Aim of the exercise:
Every line of the material must be restated exactly, though not its pictures.

···

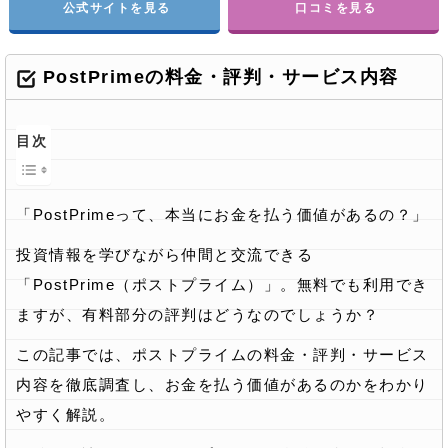
公式サイトを見る
口コミを見る
PostPrimeの料金・評判・サービス内容
目次
「PostPrimeって、本当にお金を払う価値があるの？」
投資情報を学びながら仲間と交流できる
「PostPrime（ポストプライム）」。無料でも利用でき
ますが、有料部分の評判はどうなのでしょうか？
この記事では、ポストプライムの料金・評判・サービス
内容を徹底調査し、お金を払う価値があるのかをわかり
やすく解説。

···

Answer to the problem:
公式サイトを見る
口コミを見る
PostPrimeの料金・評判・サービス内容
目次
「PostPrimeって、本当にお金を払う価値があるの？」
投資情報を学びながら仲間と交流できる
「PostPrime（ポストプライム）」。無料でも利用でき
ますが、有料部分の評判はどうなのでしょうか？
この記事では、ポストプライムの料金・評判・サービス
内容を徹底調査し、お金を払う価値があるのかをわかり
やすく解説。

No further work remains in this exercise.